The database collected information submitted when an individual books an appointment - either on paper or online - to donate blood. The process requires donors to enter their personal details and fill out an eligibility questionnaire.
It does not contain data on blood reports or analyses, or responses to the full donor questionnaire all blood bank visitors are required to fill out at the time of their donation.
The database was published on the webserver of a Red Cross Blood Service technology partner that maintains the service's website, not the organisation’s www.donate.blood.com.au site where online bookings are made.
"This is a seriously egregious cock-up - this should never happen," Hunt told iTnews.
More here:
There were more details published here:

Contractor behind Australia's biggest-ever data breach revealed

By Allie Coyne on Oct 28, 2016 4:25PM

Exclusive: How human error exposed 550,000 donors.

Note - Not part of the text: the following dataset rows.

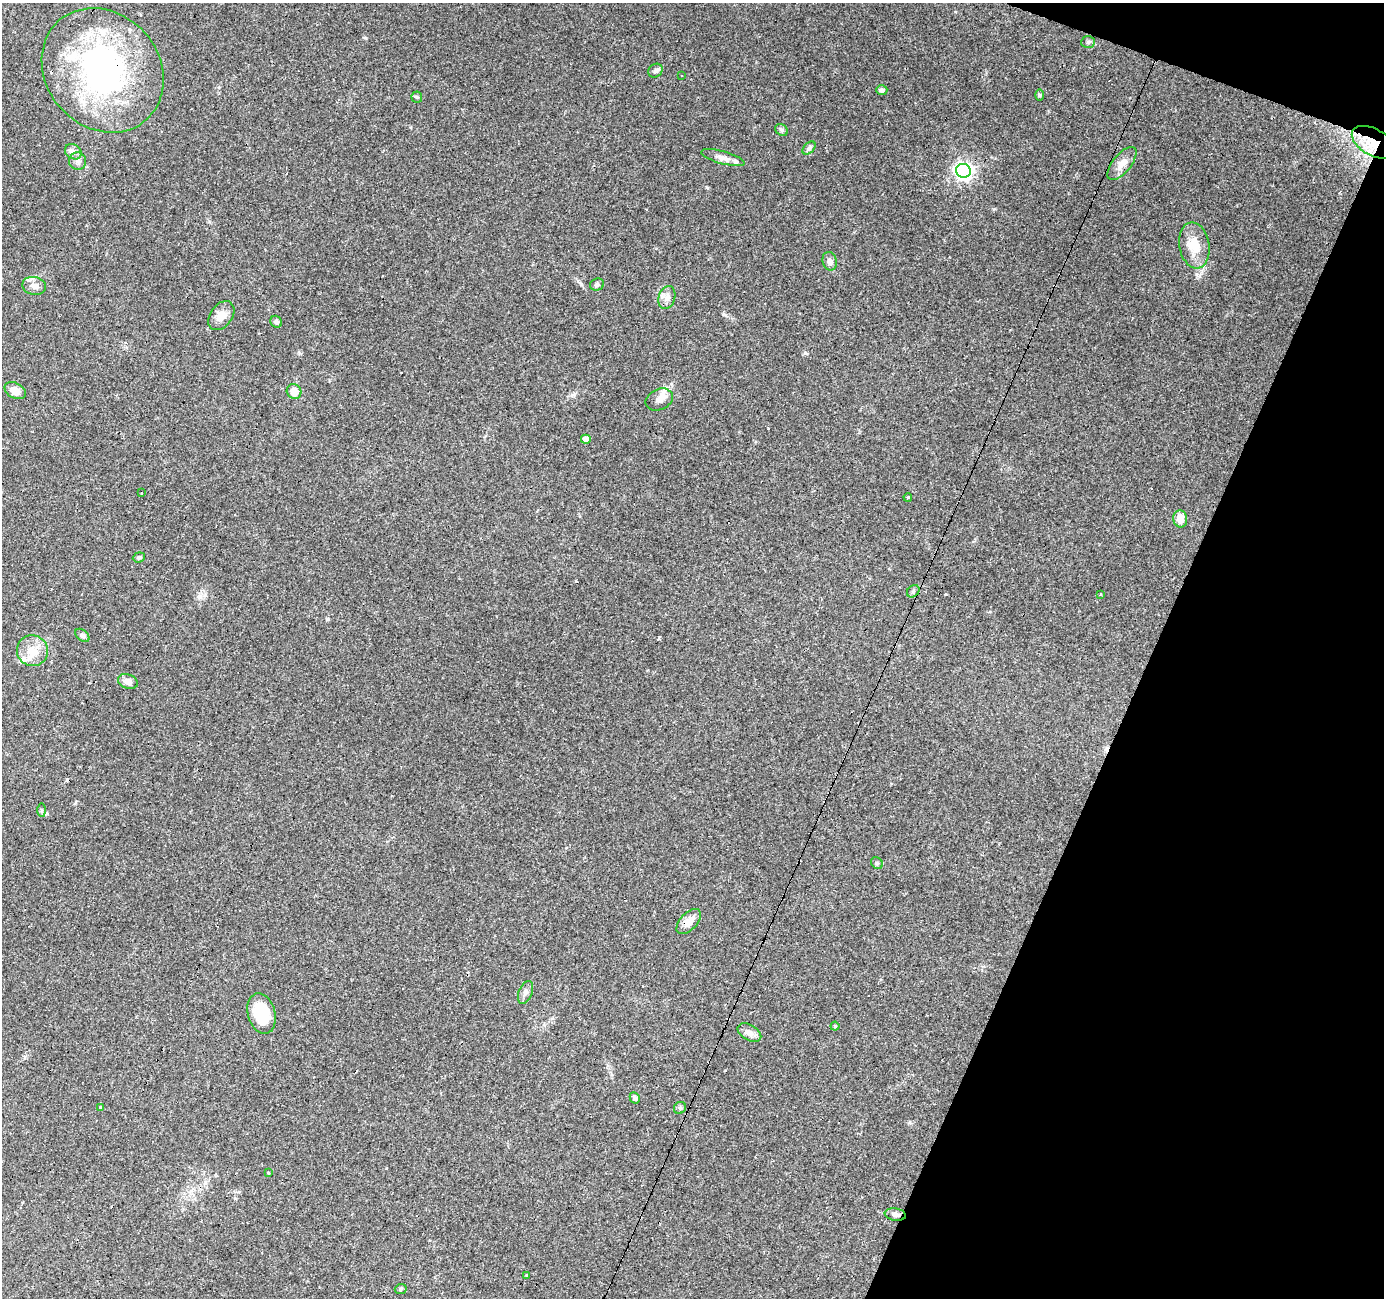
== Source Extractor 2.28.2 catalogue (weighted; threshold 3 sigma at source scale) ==
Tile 8 of 4 x 4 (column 4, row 2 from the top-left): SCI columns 4150-5531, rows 2867-4162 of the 5531 x 5667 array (HDU 1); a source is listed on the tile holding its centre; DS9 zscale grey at full resolution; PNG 1386 x 1300 px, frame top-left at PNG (2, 3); each listed source drawn as its Kron ellipse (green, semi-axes under 4 px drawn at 4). Shown black and unused: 18% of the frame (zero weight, under 3 of 4 exposures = <1% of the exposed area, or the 3 px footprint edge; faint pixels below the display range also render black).
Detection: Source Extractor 2.28.2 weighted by HDU 2 'WHT'; one run over the whole footprint, this tile lists its part. Background 0.109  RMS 0.006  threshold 0.0272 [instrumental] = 3 sigma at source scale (4.5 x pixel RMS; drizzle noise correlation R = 1.50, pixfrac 1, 0.0396/0.0396 arcsec/px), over >= 5 px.
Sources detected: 60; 1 inside a brighter object's white glare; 8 cosmic-ray / hot-pixel residue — neither listed nor drawn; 2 inside a brighter listed object's ellipse — not listed separately; the other 49 listed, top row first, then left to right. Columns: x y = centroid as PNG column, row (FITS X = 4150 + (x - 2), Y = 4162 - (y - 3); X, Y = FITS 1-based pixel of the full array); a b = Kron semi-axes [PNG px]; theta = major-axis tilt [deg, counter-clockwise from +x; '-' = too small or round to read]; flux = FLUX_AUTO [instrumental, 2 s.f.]
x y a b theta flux
1088 42 7 6 - 1.2
103 70 66 56 -48 150
655 71 7 6 - 1.5
681 76 2 2 - 0.45
882 90 6 4 2 1.5
1039 95 6 4 -90 0.72
417 97 5 5 - 0.95
782 130 7 5 -37 1.2
1374 142 24 13 -30 12
809 148 8 5 46 1.4
73 152 9 7 -36 2.5
723 158 22 6 -15 3.9
78 161 9 8 - 2.6
1122 163 20 9 51 6
963 171 7 7 - 220
1194 245 23 15 -80 12
830 261 9 7 -76 2.3
597 285 7 6 - 1.4
34 286 12 9 -12 3.4
667 297 11 8 75 3.4
221 316 16 11 54 5.6
276 322 6 5 - 1.6
15 391 11 7 -27 6
294 391 8 7 - 5.9
659 399 14 10 24 4.3
586 439 5 4 - 4.3
142 493 3 3 - 9.5
908 497 4 3 - 1.6
1180 519 8 7 - 5.9
139 557 6 5 - 0.99
913 591 7 5 44 1.1
1100 594 3 3 - 0.96
82 635 8 5 -41 1.4
32 651 15 15 - 9.7
128 682 10 7 -21 3.5
42 810 7 4 -90 1.1
877 863 6 5 - 0.97
689 922 15 8 47 6.3
526 992 12 6 67 2.5
261 1014 21 13 -74 24
835 1026 4 4 - 0.78
749 1033 13 7 -30 3.6
635 1098 6 5 - 1.8
101 1107 4 3 - 1.9
680 1108 6 5 - 1.1
269 1173 3 3 - 0.91
895 1215 10 6 -10 2.2
527 1275 3 2 - 0.64
401 1289 6 5 - 0.92
Overlapping masked pixels (flux is a lower limit): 3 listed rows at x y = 103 70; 1374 142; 895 1215
Unlisted compact peaks at least as high as the median listed source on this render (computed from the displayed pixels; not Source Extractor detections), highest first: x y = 994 209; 805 353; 707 187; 365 38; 723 314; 581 284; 327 619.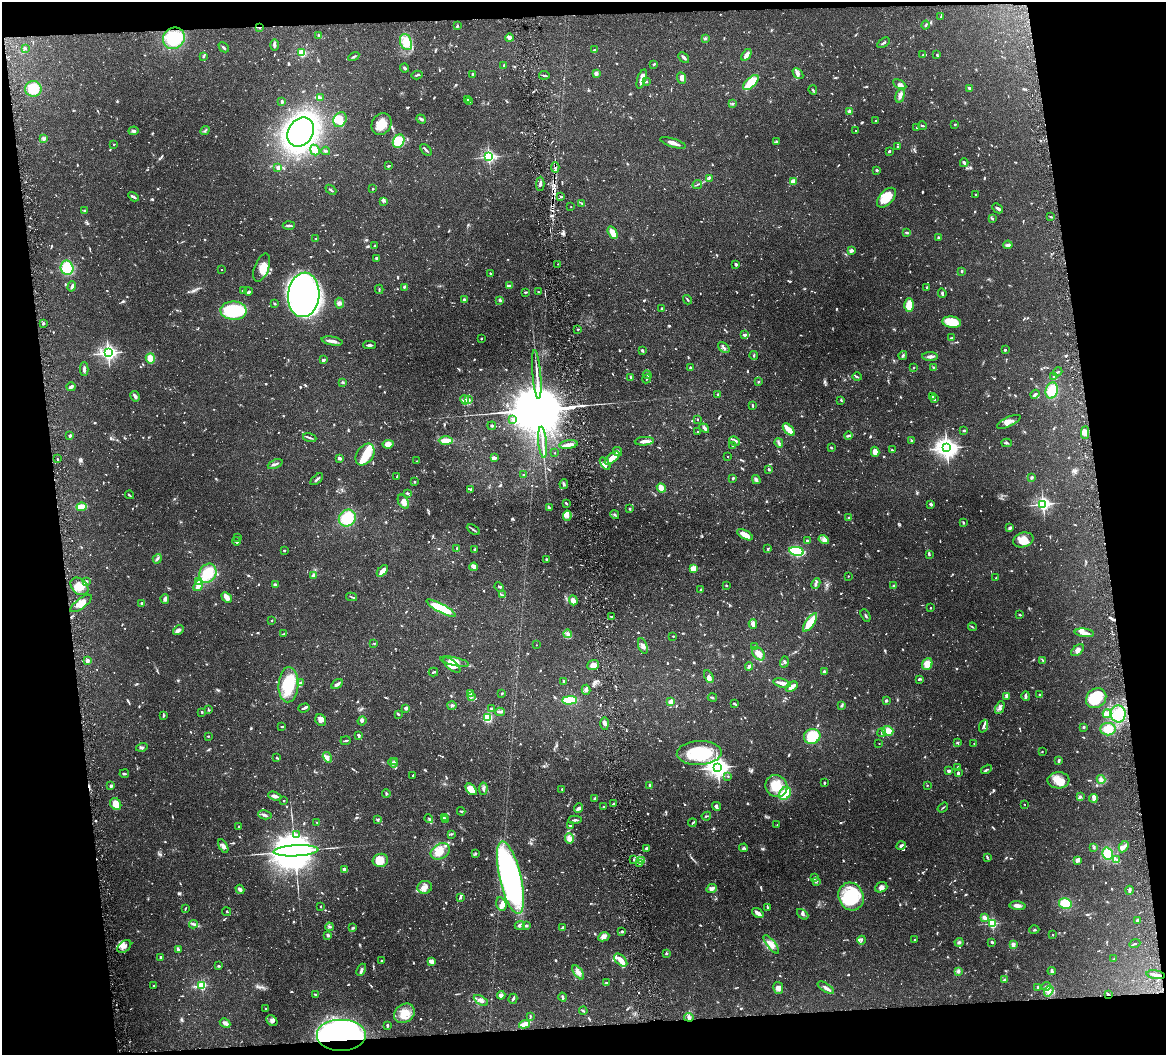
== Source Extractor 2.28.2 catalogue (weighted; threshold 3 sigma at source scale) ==
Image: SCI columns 2-4656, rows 134-4343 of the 4656 x 4583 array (HDU 1 of 3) = the unmasked area's bounding box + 8 px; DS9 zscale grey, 4 x 4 block average (1 PNG px = mean of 4 x 4 image px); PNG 1168 x 1057 px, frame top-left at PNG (2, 2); each listed source drawn as its Kron ellipse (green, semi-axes under 4 px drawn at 4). Shown black and unused: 15% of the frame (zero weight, under 3 of 6 exposures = <1% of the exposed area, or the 3 px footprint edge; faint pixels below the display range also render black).
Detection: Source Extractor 2.28.2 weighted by HDU 2 'WHT'. Background 0.243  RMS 0.0049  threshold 0.02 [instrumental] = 3 sigma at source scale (4.09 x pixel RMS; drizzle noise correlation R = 1.36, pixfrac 0.8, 0.05/0.05 arcsec/px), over >= 5 px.
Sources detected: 1459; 35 too faint to see at this stretch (4 x 4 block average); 10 inside a brighter object's white glare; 6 cosmic-ray / hot-pixel residue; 1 long thin detection or spike segment (spike, bleed or trail) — neither listed nor drawn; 35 coinciding with a brighter row at this scale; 98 inside a brighter listed object's ellipse — not listed separately; of the other 1274, all 500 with FLUX_AUTO >= 2.51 (the completeness limit of this list) listed and drawn (774 fainter detections not listed), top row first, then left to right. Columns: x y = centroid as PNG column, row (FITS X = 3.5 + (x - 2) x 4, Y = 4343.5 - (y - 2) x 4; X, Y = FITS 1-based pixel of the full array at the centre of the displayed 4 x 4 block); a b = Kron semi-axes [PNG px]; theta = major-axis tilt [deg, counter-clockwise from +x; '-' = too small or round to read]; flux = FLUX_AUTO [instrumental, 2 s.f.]
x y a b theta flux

Over four frantic days that must have felt like mere minutes, the Red Cross Blood Service has been battling to deal with a data breach that exposed the sensitive personal and medical records of 550,000 of its donors online.
An anonymous individual stumbled across the 1.74GB file containing 1.28 million records while scanning IP address ranges for publicly exposed web servers containing .sql files.
The Red Cross Blood Service became aware of the blunder on Tuesday morning through a chain of communications that included security researcher Troy Hunt and Australia’s computer emergency response team AusCERT.
That was also the day its website maintenance and development contractor, Precedent, found out about the giant breach it had inadvertently caused.
Precedent was engaged by the blood service to redesign and maintain its core website, www.donateblood.com.au, in 2015.
It created a Drupal 7-based responsive site to make it easier for people who have never donated blood to find out more about the process, and to make bookings for donors much simpler.
The new site was launched to the public in November last year.
However, a human error made by one of Precedent’s technical team meant a database backup containing all the information donors enter as part of their booking process was exposed online for almost two months from September 5 this year.
More here:
There is also coverage in all the mainstream press.
It is hard to know what to say – other than to agree with the commentator that said this sort of thing should simply not happen.
There is a warning here for all who hold patient private data!
David.

1 comment:

Anonymous said...

It's disturbing that the Red Cross press release fails to understand the significance of this. While no medical information was revealed (a not entirely true statement), this collection of information can be used with other breaches to build a profile that can be used for identity theft, etc.
The fact that this is not acknowledged or even hinted at shows an appalling understanding of the impact of these breaches.